Omong Kosong Berantas Tambang Ilegal Jika Rakyat Tak Diberi WPR
Tapaktuan, Infoaceh.net – Pembina Dewan Pengurus Cabang Asosiasi Penambang Rakyat Indonesia (DPC APRI) Aceh Selatan Hanzirwansyah ST menegaskan bahwa langkah Gubernur Aceh Muzakir Manaf (Mualem) menertibkan tambang ilegal tidak akan berarti banyak bila tidak dibarengi dengan percepatan penetapan Wilayah Pertambangan Rakyat (WPR).
Menurutnya, kebijakan penertiban tambang ilegal yang digagas Mualem memang langkah berani, namun tidak akan menyelesaikan akar persoalan.

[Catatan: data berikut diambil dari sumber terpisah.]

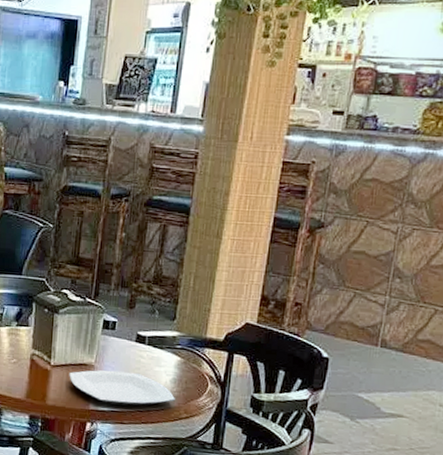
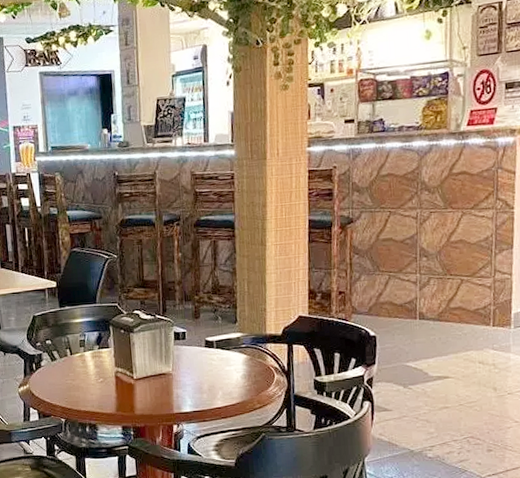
plate: present [69,370,175,406] -> none [151,374,248,406]

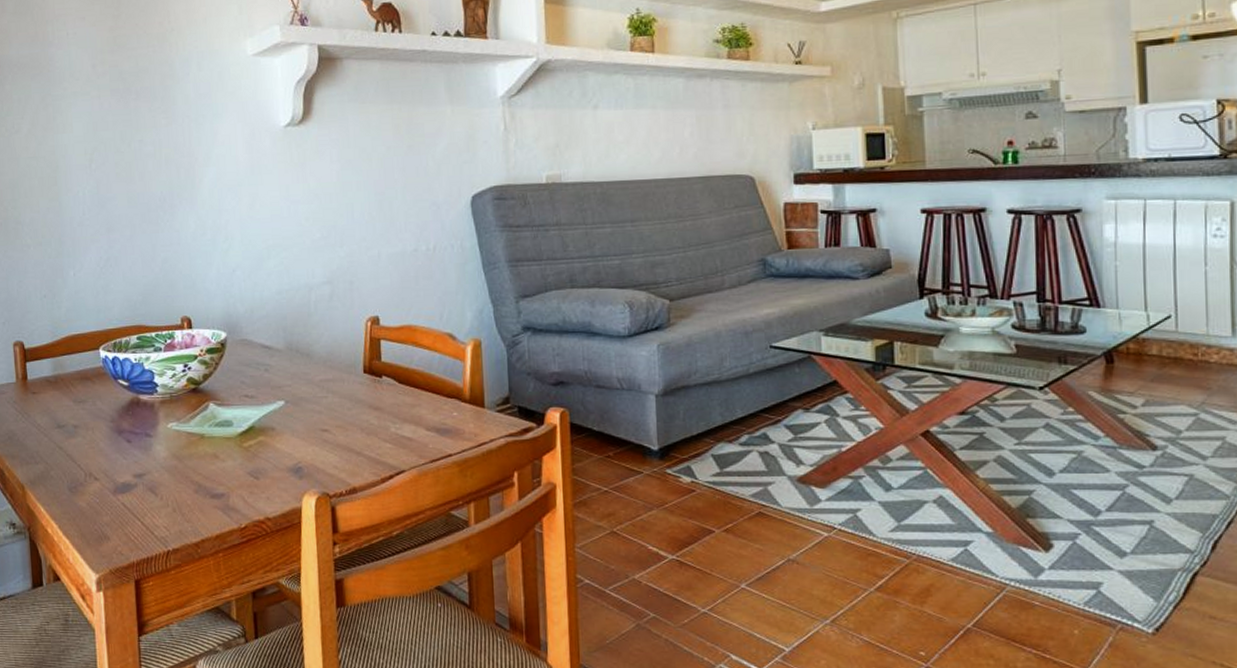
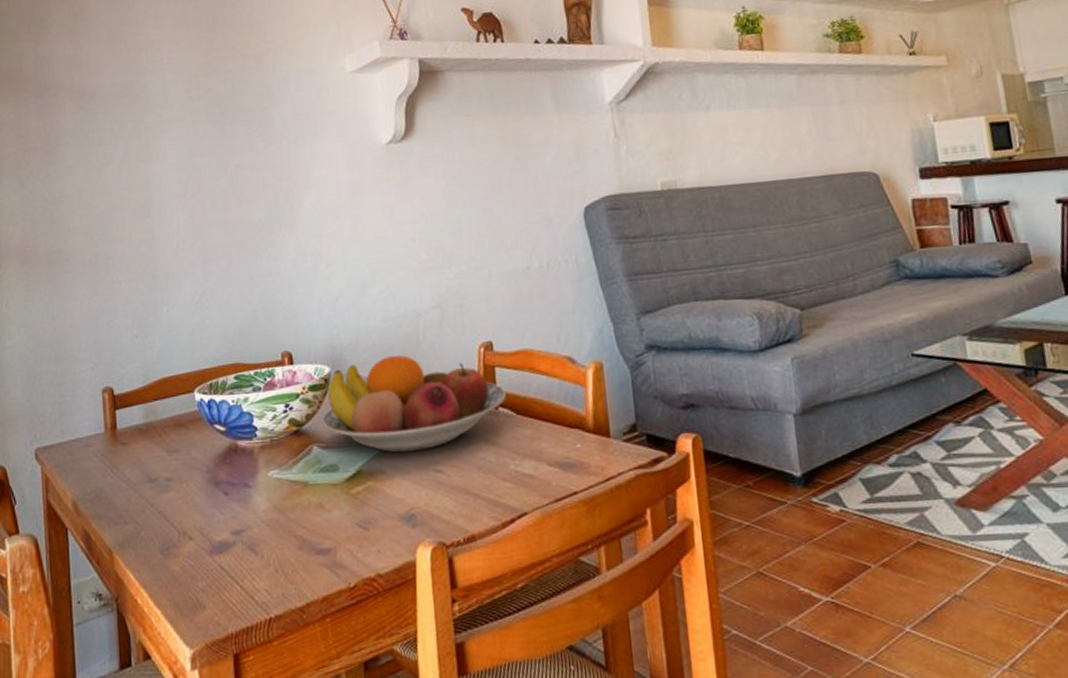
fruit bowl: none [218,325,390,413] -> present [322,355,506,453]

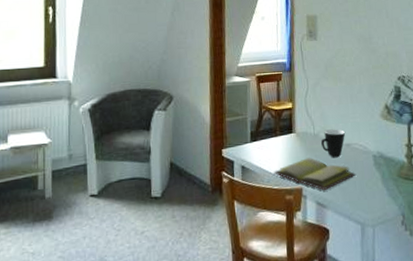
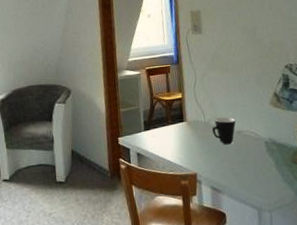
diary: present [273,157,356,191] -> none [168,144,249,177]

“Penertiban tambang ilegal yang digagas Gubernur Aceh adalah langkah strategis, tapi jangan berhenti di situ. Tanpa WPR, penertiban hanya akan melahirkan siklus kejar-kejaran yang tidak pernah selesai. Itu sama saja omong kosong,” tegas Hanzirwansyah yang akrab disapa Bang Iwan, Jum’at (26/9/2025).
Ia menambahkan, legalisasi melalui penetapan WPR harus segera dipercepat setelah qanun pertambangan rakyat disahkan.
Dengan WPR, kata dia, rakyat dapat menambang secara legal, ramah lingkungan, dan memberikan kontribusi nyata bagi Pendapatan Asli Daerah (PAD).
“Sudah saatnya rakyat menjadi tuan di tanah sendiri, bukan sekadar penonton. Dengan WPR ada kepastian hukum, ada PAD yang masuk, dan ada pengawasan lingkungan. Ini win-win solution bagi semua pihak,” ujarnya yang juga Pembina Forum Jurnalis Independen Aceh Selatan (Forjias).
Bang Iwan mengungkapkan, pihaknya telah berkoordinasi dengan Bupati Aceh Selatan terkait usulan WPR.
“Insya Allah akan ditindaklanjuti, karena fasilitasi perizinan pertambangan rakyat sangat sesuai dengan visi-misi Pemkab Aceh Selatan periode 2025–2030,” tambahnya.
Ia juga menyoroti kerugian besar yang ditimbulkan tambang ilegal. DPR Aceh mencatat, ekskavator yang beroperasi di lokasi tambang ilegal menyetor sekitar Rp360 miliar per tahun kepada oknum aparat sebagai “uang keamanan”.
Sementara iitu, Gerakan Anti Korupsi (GeRAK) Aceh melaporkan kerugian akibat tambang emas ilegal pernah mencapai lebih dari Rp500 miliar per tahun, belum termasuk potensi kehilangan pajak daerah.
Kajian lain memperkirakan produksi emas ilegal di Aceh bisa mencapai 1,1 ton per tahun, seluruhnya lolos dari mekanisme resmi.
“Ini kerugian nyata. PAD hilang, negara dirugikan, rakyat tidak mendapat apa-apa, sementara lingkungan kita rusak parah,” kata Bang Iwan.
Menurutnya, ujian sesungguhnya bagi Pemerintah Aceh adalah seberapa cepat regulasi tentang pertambangan rakyat dapat diselesaikan.
Jika konsisten, katanya, tambang ilegal bisa dihentikan dan tambang rakyat menjadi lokomotif kesejahteraan masyarakat Aceh.
“Kalau regulasi dan WPR selesai cepat, rakyat bisa menambang secara legal, negara dapat pemasukan, dan lingkungan lebih terjaga. Tapi kalau lambat, penertiban hanya akan jadi seremonial tanpa solusi permanen,” pungkasnya.